Would it be possible to clarify how USN Journal reading interacts with NTFS links (junctions)? I use these extensively and I’d like to know what will/will not be backed up under these conditions.

Also – if my reading of this discussion and relevant documentation in the application is correct – it seems that if USN option is turned on, it is always used (assuming it is available)? Is this correct?
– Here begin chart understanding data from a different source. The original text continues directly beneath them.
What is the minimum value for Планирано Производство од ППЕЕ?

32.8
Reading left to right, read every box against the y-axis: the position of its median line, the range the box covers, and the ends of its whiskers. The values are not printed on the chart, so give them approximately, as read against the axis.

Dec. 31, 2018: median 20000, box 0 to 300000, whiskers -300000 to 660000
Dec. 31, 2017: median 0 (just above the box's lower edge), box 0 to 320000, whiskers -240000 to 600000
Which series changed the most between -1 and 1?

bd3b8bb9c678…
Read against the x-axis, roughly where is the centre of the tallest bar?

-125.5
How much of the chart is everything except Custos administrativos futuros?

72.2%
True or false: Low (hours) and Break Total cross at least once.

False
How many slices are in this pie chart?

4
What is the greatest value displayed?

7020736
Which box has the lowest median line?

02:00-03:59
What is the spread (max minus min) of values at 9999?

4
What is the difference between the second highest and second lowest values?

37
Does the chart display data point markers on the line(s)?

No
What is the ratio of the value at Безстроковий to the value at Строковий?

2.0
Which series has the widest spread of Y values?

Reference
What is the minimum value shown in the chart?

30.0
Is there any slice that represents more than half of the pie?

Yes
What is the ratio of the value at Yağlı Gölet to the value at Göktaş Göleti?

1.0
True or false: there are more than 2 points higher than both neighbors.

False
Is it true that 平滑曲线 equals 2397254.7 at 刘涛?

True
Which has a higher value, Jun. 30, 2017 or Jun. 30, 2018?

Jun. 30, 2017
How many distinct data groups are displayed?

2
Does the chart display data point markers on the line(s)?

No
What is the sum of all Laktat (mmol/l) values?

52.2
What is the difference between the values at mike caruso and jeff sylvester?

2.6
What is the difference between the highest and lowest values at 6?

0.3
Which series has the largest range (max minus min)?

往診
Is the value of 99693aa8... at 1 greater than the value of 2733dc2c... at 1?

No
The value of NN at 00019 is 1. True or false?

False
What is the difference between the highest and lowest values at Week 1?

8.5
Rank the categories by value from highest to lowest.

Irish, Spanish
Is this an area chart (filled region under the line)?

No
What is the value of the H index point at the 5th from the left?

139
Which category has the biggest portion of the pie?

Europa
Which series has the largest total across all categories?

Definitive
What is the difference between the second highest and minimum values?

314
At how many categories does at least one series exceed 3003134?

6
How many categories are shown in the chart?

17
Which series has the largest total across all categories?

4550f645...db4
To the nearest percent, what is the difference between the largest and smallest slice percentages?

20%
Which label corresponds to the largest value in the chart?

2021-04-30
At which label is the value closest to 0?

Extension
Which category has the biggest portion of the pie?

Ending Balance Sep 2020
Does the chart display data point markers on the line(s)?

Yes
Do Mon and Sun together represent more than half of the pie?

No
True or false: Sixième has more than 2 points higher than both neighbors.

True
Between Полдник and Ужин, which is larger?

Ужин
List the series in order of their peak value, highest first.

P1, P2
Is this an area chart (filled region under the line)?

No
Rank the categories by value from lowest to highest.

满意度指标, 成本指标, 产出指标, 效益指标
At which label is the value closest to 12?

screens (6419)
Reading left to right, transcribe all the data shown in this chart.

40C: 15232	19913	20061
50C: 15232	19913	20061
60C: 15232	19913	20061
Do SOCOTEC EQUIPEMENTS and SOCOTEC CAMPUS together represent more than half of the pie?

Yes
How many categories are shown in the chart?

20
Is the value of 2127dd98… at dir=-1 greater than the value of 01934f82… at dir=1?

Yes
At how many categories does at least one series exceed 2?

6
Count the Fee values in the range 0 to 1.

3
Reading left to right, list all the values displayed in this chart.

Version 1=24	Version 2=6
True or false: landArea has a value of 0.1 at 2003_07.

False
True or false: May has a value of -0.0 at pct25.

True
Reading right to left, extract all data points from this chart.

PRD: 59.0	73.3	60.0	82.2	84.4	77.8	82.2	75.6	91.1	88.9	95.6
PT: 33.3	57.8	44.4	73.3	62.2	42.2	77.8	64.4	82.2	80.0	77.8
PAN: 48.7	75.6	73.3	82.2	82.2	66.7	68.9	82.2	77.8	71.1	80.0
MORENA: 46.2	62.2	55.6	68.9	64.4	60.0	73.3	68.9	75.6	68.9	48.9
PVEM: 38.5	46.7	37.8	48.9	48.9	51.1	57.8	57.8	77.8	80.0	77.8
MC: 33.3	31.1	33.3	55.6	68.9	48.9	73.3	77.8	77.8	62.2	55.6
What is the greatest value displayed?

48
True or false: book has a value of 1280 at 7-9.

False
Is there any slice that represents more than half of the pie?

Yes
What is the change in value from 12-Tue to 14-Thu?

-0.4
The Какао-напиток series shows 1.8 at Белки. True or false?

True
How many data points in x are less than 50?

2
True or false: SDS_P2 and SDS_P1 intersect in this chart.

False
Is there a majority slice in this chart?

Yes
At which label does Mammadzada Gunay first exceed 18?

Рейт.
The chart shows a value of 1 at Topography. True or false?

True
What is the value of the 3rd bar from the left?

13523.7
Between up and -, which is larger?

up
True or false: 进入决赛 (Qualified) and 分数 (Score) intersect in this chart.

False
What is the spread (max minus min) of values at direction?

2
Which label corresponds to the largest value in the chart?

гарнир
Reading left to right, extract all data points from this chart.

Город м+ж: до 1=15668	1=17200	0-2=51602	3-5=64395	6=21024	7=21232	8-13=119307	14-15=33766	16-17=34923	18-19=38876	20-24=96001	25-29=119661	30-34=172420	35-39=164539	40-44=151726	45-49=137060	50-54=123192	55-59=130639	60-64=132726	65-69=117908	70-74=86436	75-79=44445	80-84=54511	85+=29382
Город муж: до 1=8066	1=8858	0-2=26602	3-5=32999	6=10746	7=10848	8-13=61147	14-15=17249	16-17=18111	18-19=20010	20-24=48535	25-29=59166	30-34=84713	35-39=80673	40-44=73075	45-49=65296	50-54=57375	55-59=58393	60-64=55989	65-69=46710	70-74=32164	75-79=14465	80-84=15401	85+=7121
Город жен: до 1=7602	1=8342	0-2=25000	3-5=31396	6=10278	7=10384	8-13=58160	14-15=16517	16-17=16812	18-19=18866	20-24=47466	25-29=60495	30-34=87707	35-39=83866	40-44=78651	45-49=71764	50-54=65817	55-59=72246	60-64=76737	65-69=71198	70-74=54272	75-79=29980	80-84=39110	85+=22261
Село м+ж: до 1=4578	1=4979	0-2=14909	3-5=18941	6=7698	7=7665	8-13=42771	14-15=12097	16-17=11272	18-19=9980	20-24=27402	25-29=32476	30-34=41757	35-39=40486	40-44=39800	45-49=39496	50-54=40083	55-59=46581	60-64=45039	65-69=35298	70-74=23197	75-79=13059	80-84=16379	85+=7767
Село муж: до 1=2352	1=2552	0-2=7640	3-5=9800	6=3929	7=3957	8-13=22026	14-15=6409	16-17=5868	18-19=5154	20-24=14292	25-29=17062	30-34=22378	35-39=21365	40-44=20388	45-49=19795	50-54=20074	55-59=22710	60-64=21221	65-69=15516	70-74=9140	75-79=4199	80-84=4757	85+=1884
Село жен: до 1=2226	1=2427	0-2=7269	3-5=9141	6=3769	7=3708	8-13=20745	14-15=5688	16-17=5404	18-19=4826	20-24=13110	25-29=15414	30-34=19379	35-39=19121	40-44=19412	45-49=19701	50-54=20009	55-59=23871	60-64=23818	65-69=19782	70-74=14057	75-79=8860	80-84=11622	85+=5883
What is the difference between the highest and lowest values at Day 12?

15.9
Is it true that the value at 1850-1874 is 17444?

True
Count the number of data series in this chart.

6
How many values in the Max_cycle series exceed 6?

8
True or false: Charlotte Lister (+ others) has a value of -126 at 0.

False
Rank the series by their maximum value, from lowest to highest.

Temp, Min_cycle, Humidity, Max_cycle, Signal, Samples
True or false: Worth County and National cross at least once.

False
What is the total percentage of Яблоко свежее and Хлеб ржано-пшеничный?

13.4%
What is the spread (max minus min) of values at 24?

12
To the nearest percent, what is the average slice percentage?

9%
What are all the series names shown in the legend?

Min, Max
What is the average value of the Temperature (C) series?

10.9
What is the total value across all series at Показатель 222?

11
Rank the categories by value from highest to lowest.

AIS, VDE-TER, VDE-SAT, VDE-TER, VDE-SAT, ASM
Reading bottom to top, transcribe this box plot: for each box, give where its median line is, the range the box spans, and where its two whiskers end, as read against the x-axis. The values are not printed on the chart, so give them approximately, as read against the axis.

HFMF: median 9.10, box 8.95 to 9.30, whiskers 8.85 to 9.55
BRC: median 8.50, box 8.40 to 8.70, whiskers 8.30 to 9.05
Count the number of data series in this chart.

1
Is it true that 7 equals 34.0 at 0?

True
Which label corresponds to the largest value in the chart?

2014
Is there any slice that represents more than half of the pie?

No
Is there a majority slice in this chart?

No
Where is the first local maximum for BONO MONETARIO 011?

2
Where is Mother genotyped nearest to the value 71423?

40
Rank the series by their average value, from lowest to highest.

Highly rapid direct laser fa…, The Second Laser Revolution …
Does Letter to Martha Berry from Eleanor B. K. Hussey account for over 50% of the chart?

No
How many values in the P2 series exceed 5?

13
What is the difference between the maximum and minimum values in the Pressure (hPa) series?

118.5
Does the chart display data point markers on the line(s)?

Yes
I think it would be much better to have an option somewhere that forces code path to fallback to standard scanning at e.g. specified times (for example, in the often-mentioned CrashPlan, there’s a specific time when ‘full rescan’ is done) – this is to ensure that something doesn’t fall through the cracks indefinitely – such as NTFS junctions or something.

I assume this might be possible to implement via an external script that would manipulate USN option before backup execution, but I think UI option would be a much better solution (assuming my proposal even makes sense).

aricamartin · November 12, 2018, 5:22am

I am also getting the issue to back up my data while updating the windows 10 as well as I get the error code 0x80004005. I also try on windows error code 0x80004005 for the help purpose but did not get any response.

samw · November 12, 2018, 8:09am

@aricamartin

Where are you getting this error from. This is generic error code thrown by many Windows applications.

Daniel_Gehriger · December 3, 2018, 10:48am

@solf: The USN code will fall back to full scan in the following cases:

First scan
A gap in the USN is encountered (this happens when the last backup is too far back, because the USN has a limited size)
An error / inconsistency has been encountered
The Duplicati settings have been modified

Furthermore, the algorithm uses the USN only to obtain a list of modified (touched) folders and files. If any folder is found to be modified, its content will be included in a partial scan. So we are not relying on the USN to monitor the exact transactions to files in a modified folder, but do a partial scan.

Your question regarding hard links / junction points is interesting, though. I don’t know how the change journal records files present under several junction points. Under the first junction point? Or under the path the modification was performed. I’ve found this information, which suggests that this is indeed an issue, and it may be wise not to use junction points with the USN, or, as you suggest, force a full-scan every “n” backups.

kenkendk · December 3, 2018, 11:21am

Is there a PR that I missed? AFAIK all changes related to USN are merged and in the beta release?

solf · December 3, 2018, 12:00pm

So would you consider adding a UI option for this? I think something like setting the time of day when stored USN information is discarded (so it’ll act as on ‘first scan’ and will do a full scan) would be great.

Daniel_Gehriger · December 3, 2018, 12:00pm

Ken

You didn’t miss anything. The post you mention is from May.

Daniel

Daniel_Gehriger · December 3, 2018, 1:24pm

Unfortunately, I’m not familiar with Duplicati’s UI. Someone else would need to implement this.